Pour Rémy Rebeyrotte, interrogé sur le territoire d’Autun, il indique « Notre vocation est de conserver une offre adaptée à notre dimension de territoire c’est-à-dire 70 000 personnes. Autun est la 5ème ville de Saône-et-Loire, au niveau santé. Il s’agit donc d’avoir des plateaux adaptés, de répondre aux besoins de proximité d’urgence et de maternité. On est très content de travailler avec Chalon et Montceau. Tous ensemble, on se renforce pour maintenir une qualité de soins. C’est une chance. ».
Une autre question a porté sur les transports et les parkings à Chalon-sur-Saône. Gilles Platret a indiqué : « Notre souci, c’est de développer les transports en communs pour desservir l’hôpital. On a une ligne de bus allant de Champforgeuil à Lux, desservant l’hôpital. Le Grand Chalon a la responsabilité de développer les transports. Et je peux vous dire qu’on a cherché à développer des navettes. Actuellement, un travail est en cours avec la compagnie des transports en commun pour améliorer la communication sur les lignes existantes. On a des contraintes, on les connaît. Mais on a aussi une navette qui existe. Elle passe toutes les 15 minutes. ».
D’autres questions ont été posées sur le fonctionnement des urgences, avec un pic constaté dernièrement à Chalon. Bruno Legourd, Directeur de la CHT a répondu que ce pic était conjoncturel et observable dans tous les établissements de la CHT. Pour Chalon, cela avait conduit dernièrement à une communication auprès du grand public pour inciter les patients les plus légers à se rendre chez leur médecin généraliste plutôt que d’engorger les urgences.
Les unités Alzheimer ont elles-aussi fait l’objet d’échanges. Bruno Legourd a voulu là-aussi se montrer rassurant en indiquant qu’aucune des unités existantes ne fermerait. « Au contraire ! Ces troubles se développent par rapport au vieillissement de la population. » a-t-il indiqué.
Devançant la loi de santé, un montcellien a interrogé Christophe Lannelongue sur le passage de la CHT au GHT. Christophe Lannelongue a précisé que la loi n’était pas encore votée. Toutefois « si tout va bien, ce sera fait fin septembre-début octobre. La CHT Nord Saône-et-Loire est déjà bien avancée. On n’aura aucun mal à intégrer les conditions du GHT. Cette loi vise à donner un coup d’accélérateur pour inciter les hôpitaux publics à la coopération. Au fond, on a créé une dynamique de territoire, que je souhaite pour d’autres territoires ».
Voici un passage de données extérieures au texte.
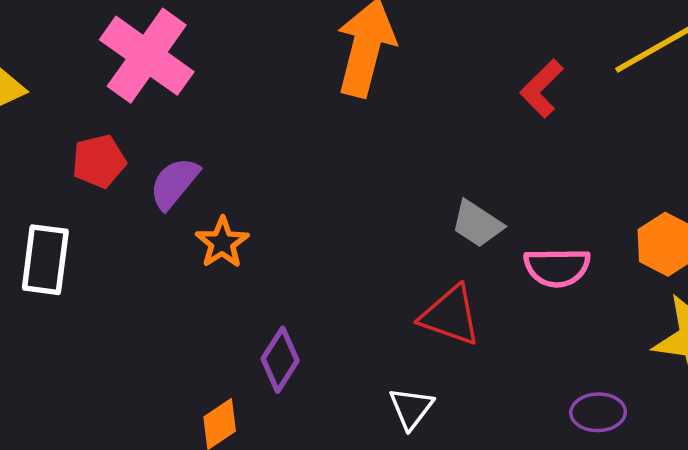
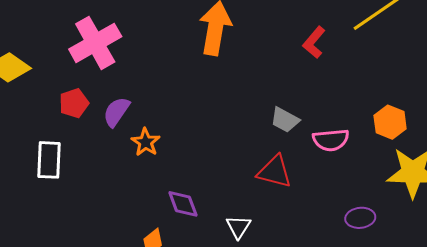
pink cross: (147, 56) -> (95, 43), turned 30
purple diamond: (280, 360) -> (183, 204), turned -48
white triangle: (411, 408) -> (238, 227), moved

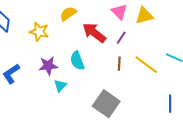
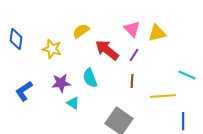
yellow line: (146, 65) -> (163, 96), moved, turned -40
cyan triangle: (60, 86) -> (73, 103), turned -40

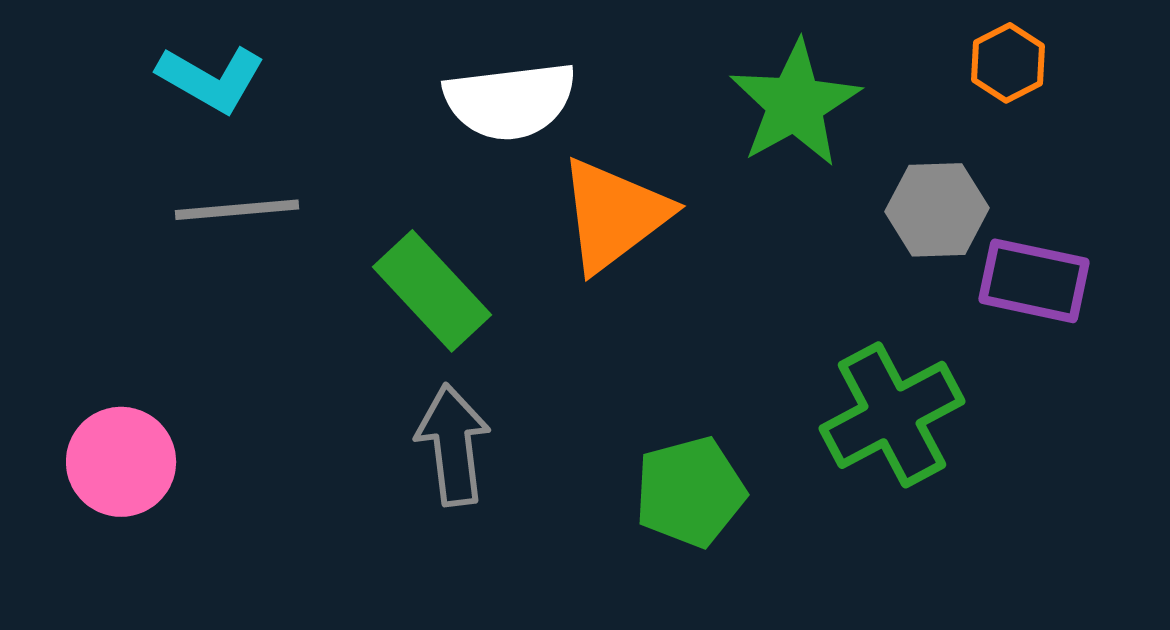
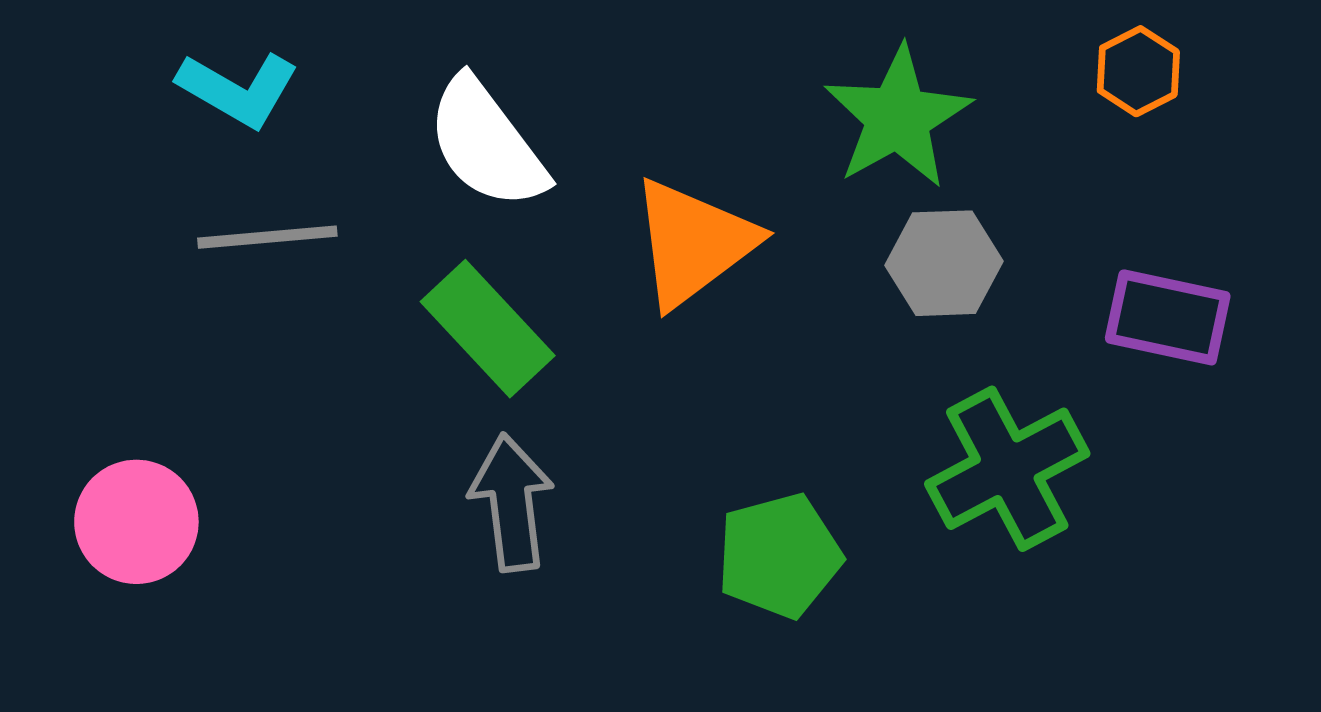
white semicircle: (510, 101) -> (487, 143), moved, turned 60
gray hexagon: (937, 210) -> (944, 263), moved

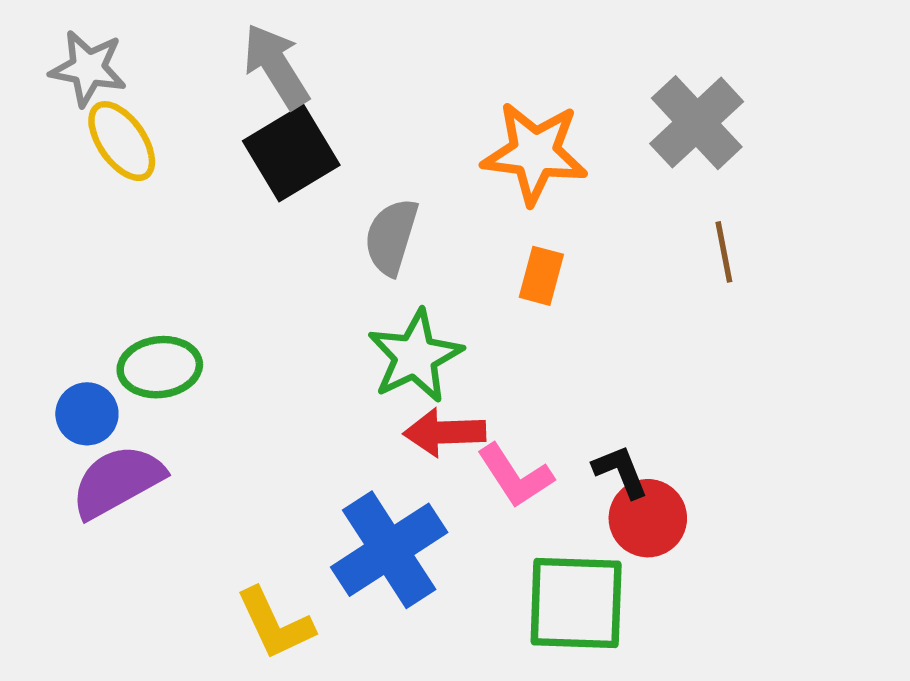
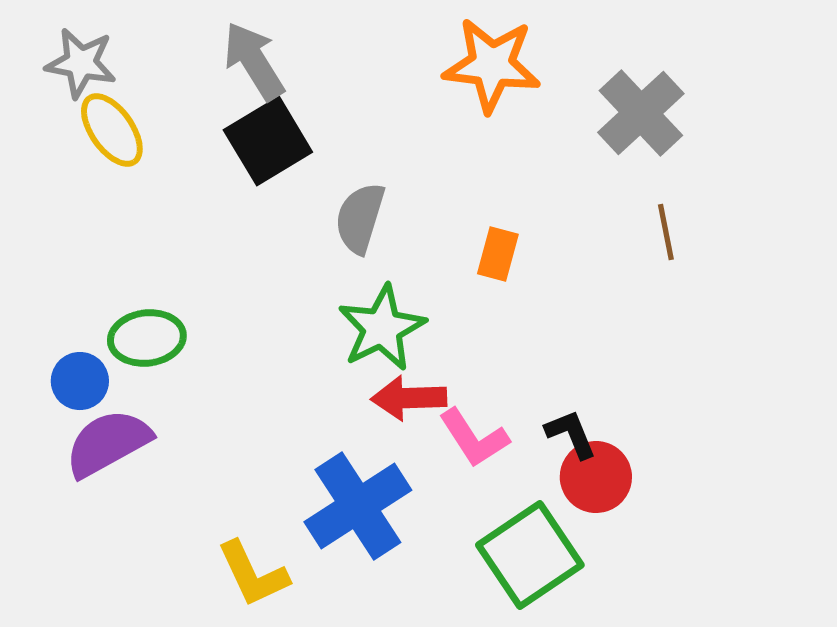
orange star: (535, 153) -> (492, 65), moved
green square: (576, 603) -> (530, 555), turned -36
Par rapport à la CHT, le GHT implique un groupement d’un nombre plus important d’établissements. Si le GHT devait remplacer la CHT, cela impliquerait quatre hôpitaux locaux susceptibles de rejoindre les trois fondateurs actuels, à savoir : Louhans, Chagny, Toulon-sur-Arroux et la Guiche.
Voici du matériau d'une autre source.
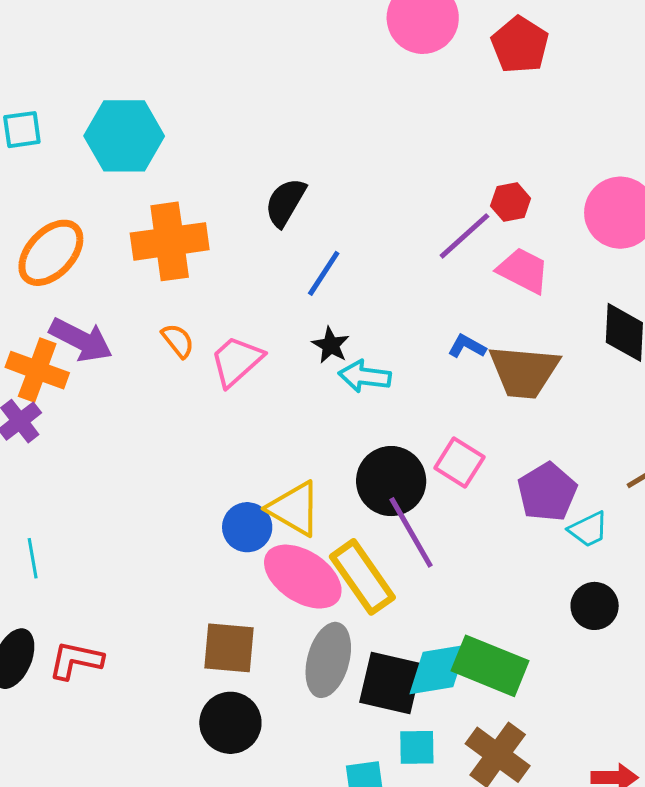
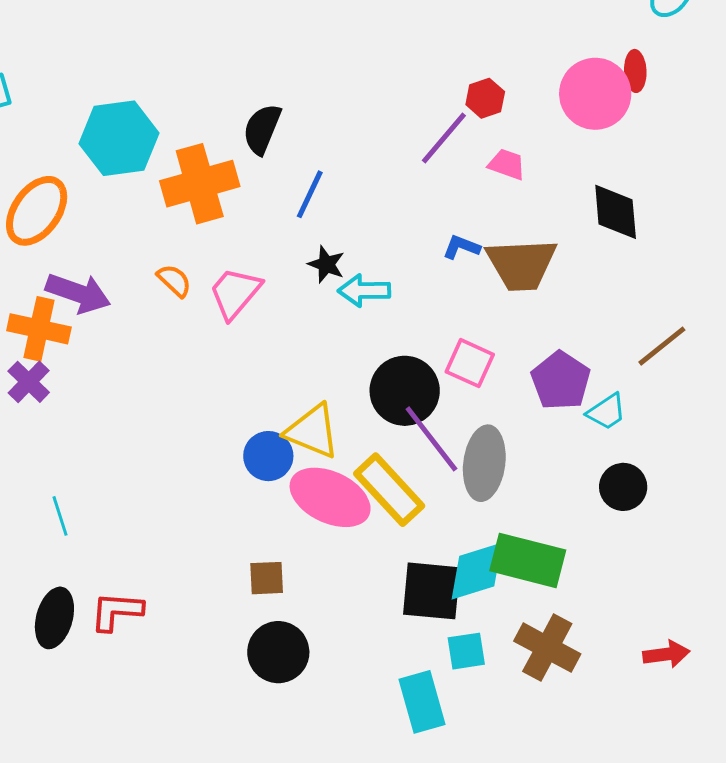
cyan hexagon: (124, 136) -> (119, 138), moved
orange cross: (170, 241) -> (200, 184), moved
pink trapezoid: (523, 271) -> (507, 164), size x0.7
brown square: (229, 648) -> (267, 578), size x0.7
gray ellipse: (328, 660) -> (484, 463), moved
Un portail d’information pour la Bourgogne
Sur le sujet de la communication, Françoise Tenenbaum a parlé du site Ma santé en Bourgogne : http://www.ma-sante-en-bourgogne.org/
Celui-ci offre des informations et des possibilités de poser des questions. Ultérieurement, il devrait y avoir un accès possible via une application sur smartphone.
La soirée s’est achevée par des remerciements à l’ensemble des partenaires et des personnes présentes à cette soirée, ainsi qu’à celles ayant participé aux enquêtes. Les participants étaient invités à prolonger les échanges autour d’un buffet.